__PROMPT__:
Each entry below must be repeated exactly, with pictures left out.

= = = = = = =

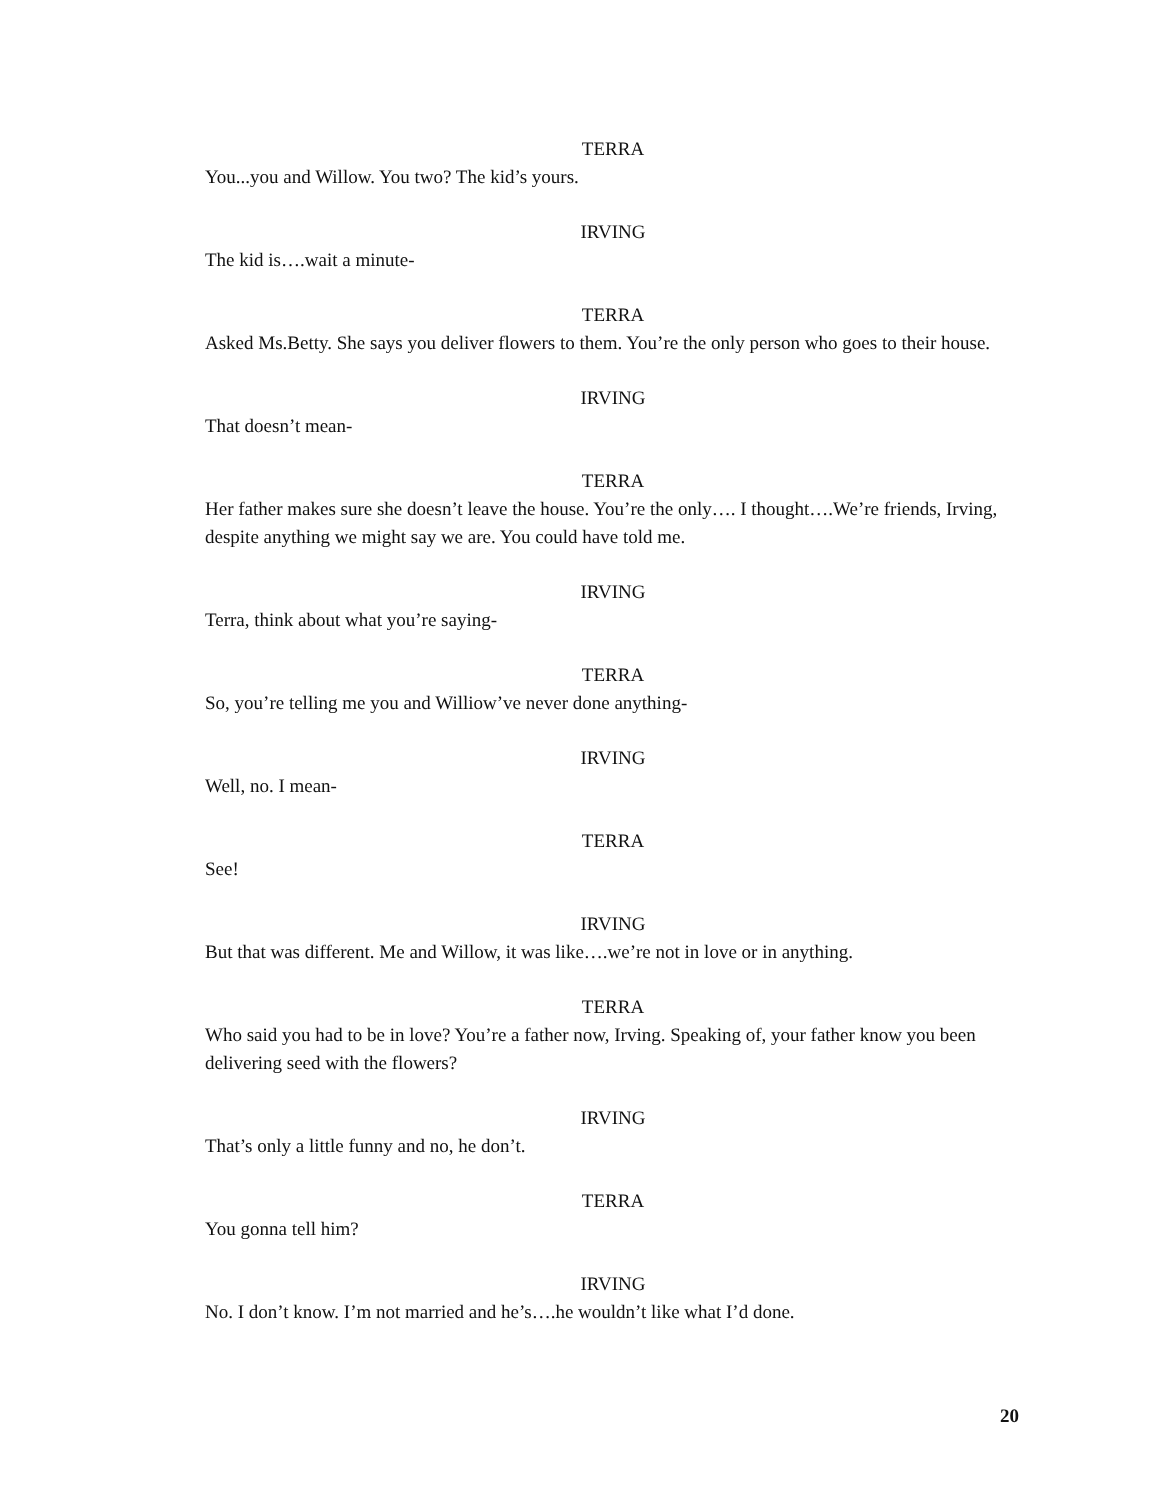TERRA
You...you and Willow. You two? The kid’s yours.
IRVING
The kid is….wait a minute-
TERRA
Asked Ms.Betty. She says you deliver flowers to them. You’re the only person who goes to their house.
IRVING
That doesn’t mean-
TERRA
Her father makes sure she doesn’t leave the house. You’re the only…. I thought….We’re friends, Irving, despite anything we might say we are. You could have told me.
IRVING
Terra, think about what you’re saying-
TERRA
So, you’re telling me you and Williow’ve never done anything-
IRVING
Well, no. I mean-
TERRA
See!
IRVING
But that was different. Me and Willow, it was like….we’re not in love or in anything.
TERRA
Who said you had to be in love? You’re a father now, Irving. Speaking of, your father know you been delivering seed with the flowers?
IRVING
That’s only a little funny and no, he don’t.
TERRA
You gonna tell him?
IRVING
No. I don’t know. I’m not married and he’s….he wouldn’t like what I’d done.
20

= = = = = = =

__EXERCISE RESPONSE__:
TERRA
You...you and Willow. You two? The kid’s yours.
IRVING
The kid is….wait a minute-
TERRA
Asked Ms.Betty. She says you deliver flowers to them. You’re the only person who goes to their house.
IRVING
That doesn’t mean-
TERRA
Her father makes sure she doesn’t leave the house. You’re the only…. I thought….We’re friends, Irving, despite anything we might say we are. You could have told me.
IRVING
Terra, think about what you’re saying-
TERRA
So, you’re telling me you and Williow’ve never done anything-
IRVING
Well, no. I mean-
TERRA
See!
IRVING
But that was different. Me and Willow, it was like….we’re not in love or in anything.
TERRA
Who said you had to be in love? You’re a father now, Irving. Speaking of, your father know you been delivering seed with the flowers?
IRVING
That’s only a little funny and no, he don’t.
TERRA
You gonna tell him?
IRVING
No. I don’t know. I’m not married and he’s….he wouldn’t like what I’d done.
20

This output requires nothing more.